And welcome into this week's edition of Voice Coaches Radio. I am Josh Heller. Delighted to have you joining me as we are each and every week here from the mother ship at White Lake Music and Post in Colony, New York. And uh, we, we heard recently from uh, Mr. Dan Zavadil, um, bass player extraordinaire, editor extraordinaire.

Uh, right. I mean, listen, man, you know what? We're going, we're going hard. All right. And, uh, and so we, we, we talked with Dan, uh, uh, last week for some time about, you know, his musical background and acumen and then kind of got distracted by a few things as we are wont to do. Kind of trailed off there for a minute.

But, um, it happens. It happens. Musical, musical do that to you, man. Musical do that to you. But I, I did certainly want to talk about, you know, what you do here as far as sound designing and editing, uh, demos, which is, uh, you know, which is what you do.
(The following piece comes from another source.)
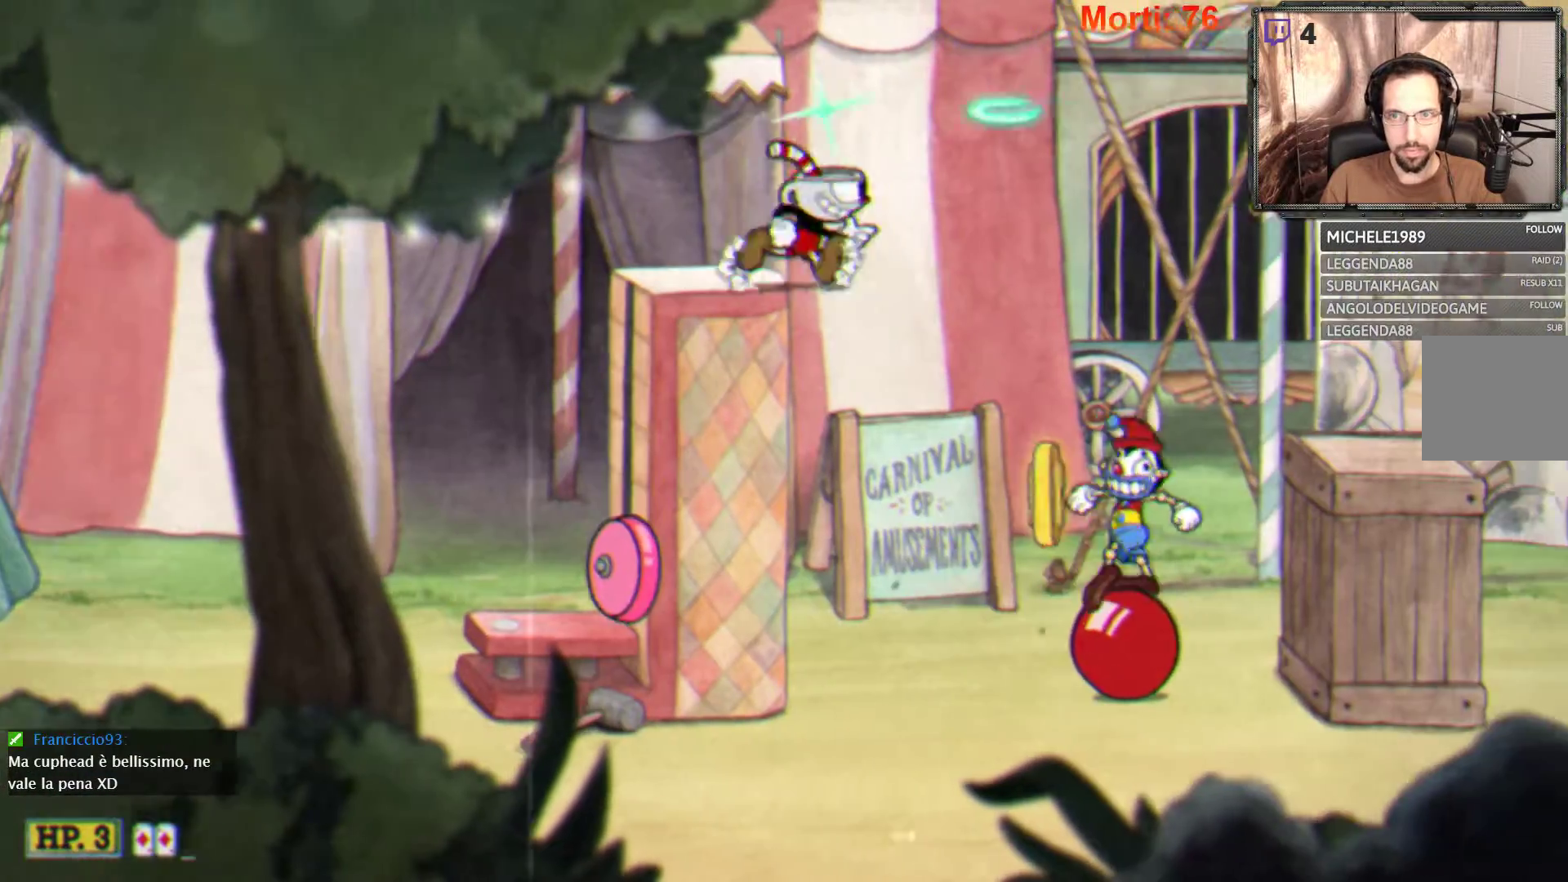
{"buttons": ["L2"], "left_stick": "left", "right_stick": "center", "events": [[267, "left_stick", "center"], [433, "left_stick", "left"]]}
Here here when you're not, you know out touring playing bass and you know, wowing people with your musical Talent.

Yeah, because touring is not exactly a thing at the moment.

It's tricky I you know, I drive to work in the morning. I'm like, oh, I'm on tour, right? Yeah, that's a big tour. Where did you tour? colonie.

Actually, you did do a show not too too long ago where a live show and what they were like There were people there, but they were kind of, like, squared off, they were kind of in separate sections.

Was cool. Yeah, we played, and they had a, um, it was outside in a park, um, and it was near the water, which was really beautiful. And they had, um, you're right, they had, I think they were, like, maybe ten foot squares, right, painted. Uh, you know, white paint, and there was space in between them, so you could buy your ticket and have, I think it was up to maybe eight people in your square.

Um, but it sold out. That's cool. It sold out, so every square sold, and whether there were, you know, four or eight people in each square, there were, there was a gathering of folks outside. They had, once you're in your square, you know, you could take your mask off, and they had, you know, the restaurants nearby had their, their mobile stuff set up, so you could just order food or drinks from the, the restaurants right there.

And of course you could bring your own, but if you wanted to, you know, you know, you know, pay for, um, you know, uh, support your local businesses and, uh, do that. And we played, I don't know, an hour, 45 or something like that. It was beautiful, man. It was really cool. So nice to actually have, you know, feedback.

It was, it was. We've done it, you know, a bunch of streaming stuff, um, which is cool because you're, you're getting together and you're playing, but there's nothing like, you know, having the energy of, of, uh, live people there. And, and, uh, it's a, it's a beautiful thing and it'll happen again. Look, we're midst of craziness.

We've, you know, we've survived worse, so, uh, it'll happen again. Uh, we can just be patient and, and do our thing and hone our skills at home. And maybe, uh, you know, get, you know, challenge yourself. Come up with something new to do. I don't know. I repainted, like, my entire house. My wife was thrilled. Now she's like, okay, you finished?

Could you go back out on the road?

I love you, but I'm a little sick of you. Not gonna lie.

You've never been home for this long.

When you, when you are touring... uh, Colonie, otherwise known as coming to work here. Right. Um, so you, you are getting the, the raw audio from people's demos that we record, whether we record them here or we record them remotely.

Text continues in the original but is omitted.